The opening prayer for his feast calls John Bosco “a teacher and father of the young.” He believed firmly that young people needed a good educational formation, but he also believed they needed teachers who took a fatherly interest in them, as God is Father of us all.

“The young should know that they are loved,” he said. As a boy he himself knew what the loss of father meant. As a young man he enjoyed circus entertainers, so he knew we need entertainment. But he also said, “ I do not recommend penance, but work, work, work.”

“Let us regard those boys over whom we have some authority as our own sons. Let us place ourselves in their service. Let us be ashamed to assume an attitude of superiority. Let us not rule over them except for the purpose of serving them better.

This was the method that Jesus used with the apostles. He put up with their ignorance and roughness and even their infidelity. He treated sinners with a kindness and affection that caused some to be shocked, others to be scandalised, and still others to hope for God’s mercy. And so he bade us to be gentle and humble of heart.” (Letter, John Bosco)

The church must always look at the “signs of the times in the light of faith.” We pray for people like John Bosco to meet the needs of the young today.

The Numbers are Down

Numbers seem to indicate power and popularity. I think Jesus’ disciples thought that about numbers too. In Mark’s gospel, which we’re reading at Mass these days, Jesus begins his ministry in Capernaum before an enthusiastic crowd. At the end of his first day, the whole town gathers at the door of Peter’s house and word reaches out to other towns and places that a prophet has come. The numbers go up. (Mark 1, 21-34)

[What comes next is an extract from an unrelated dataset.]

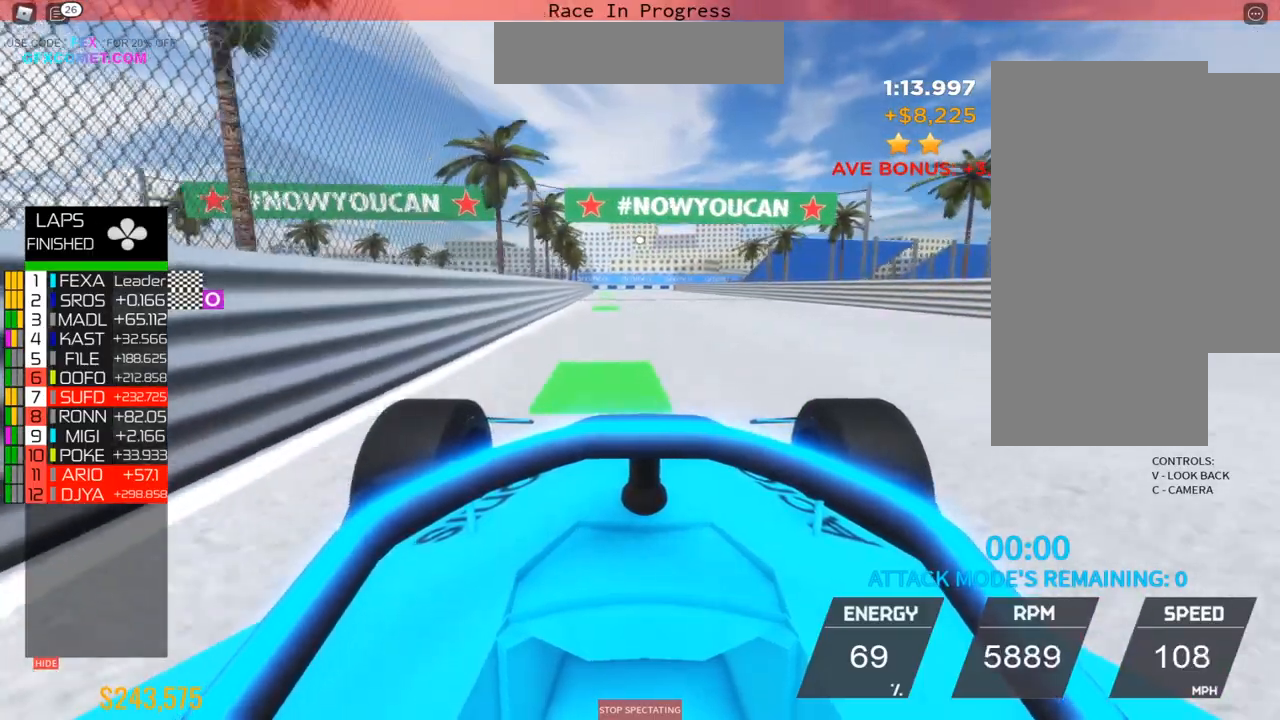
{"buttons": [], "left_stick": "up-right", "events": [[150, "left_stick", "up-left"], [450, "left_stick", "up-right"]]}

But then enthusiasm dies down as Jesus’ authority is questioned. His own hometown, Nazareth, takes a dim view of him; religious leaders from Jerusalem and the followers of Herod Antipas cast doubts about him. Gradually, Capernaum and the other towns that welcomed Jesus enthusiastically turn against him. His numbers go down.

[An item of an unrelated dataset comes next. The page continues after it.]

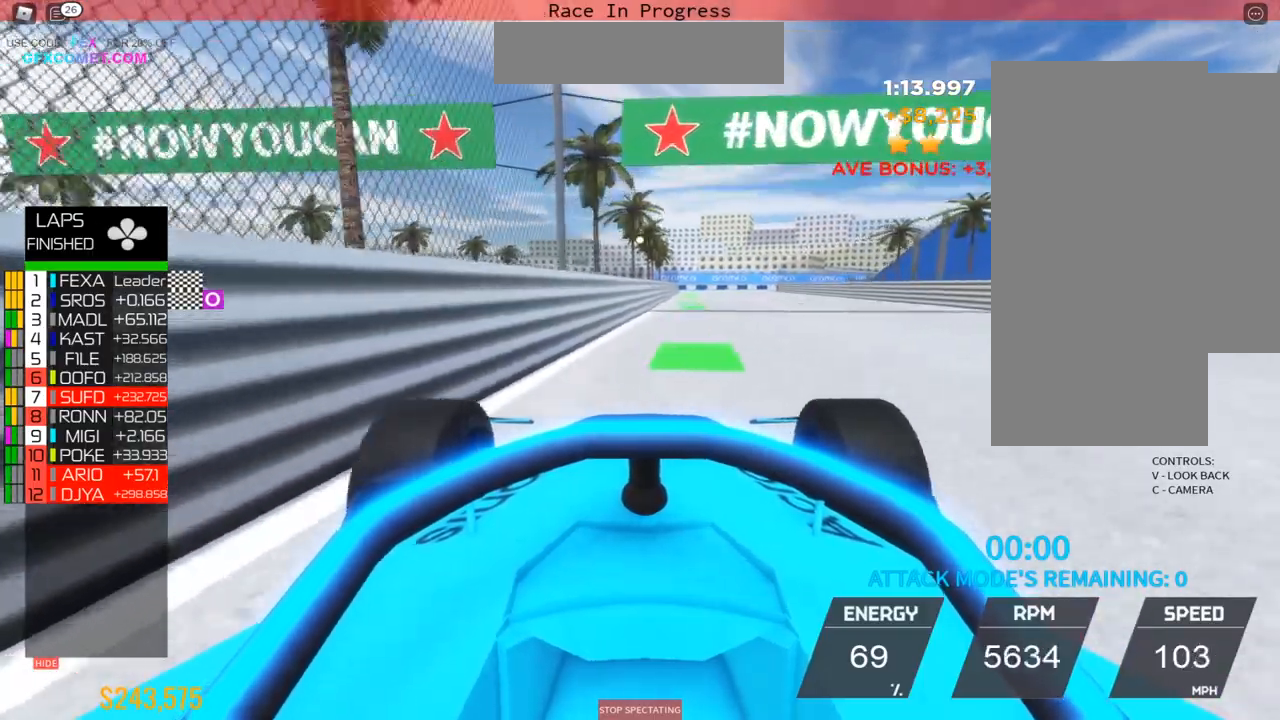
{"buttons": [], "left_stick": "up-right", "events": [[283, "left_stick", "center"], [483, "left_stick", "up-right"]]}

His disciples must have wondered why. Why are the numbers going down? It didn’t make sense.

Jesus’ answer comes in today’s gospel. God‘s working in this world, the kingdom of God is coming, but human beings are mostly unaware of it:
“This is how it is with the Kingdom of God;
it is as if a man were to scatter seed on the land
and would sleep and rise night and day
and the seed would sprout and grow,
he knows not how.
Of its own accord the land yields fruit,
first the blade, then the ear, then the full grain in the ear.
And when the grain is ripe, he wields the sickle at once,
for the harvest has come.” (Mark 4, 28-34)

A greater power is at work in the scattered seed; but we know little about how it grows. The seed takes time, with its own law of growth; a great harvest will come, but still there’s mystery.

Meanwhile, we worry about numbers. Why are a growing number of Americans– giving up going to church or synagogue? Why are there so few vocations to our religious communities? So many of the good things in this world seem to be diminishing.

What can we do? Treasure the seed we have, scatter it as we can, look into the signs of the times. The Kingdom of God comes.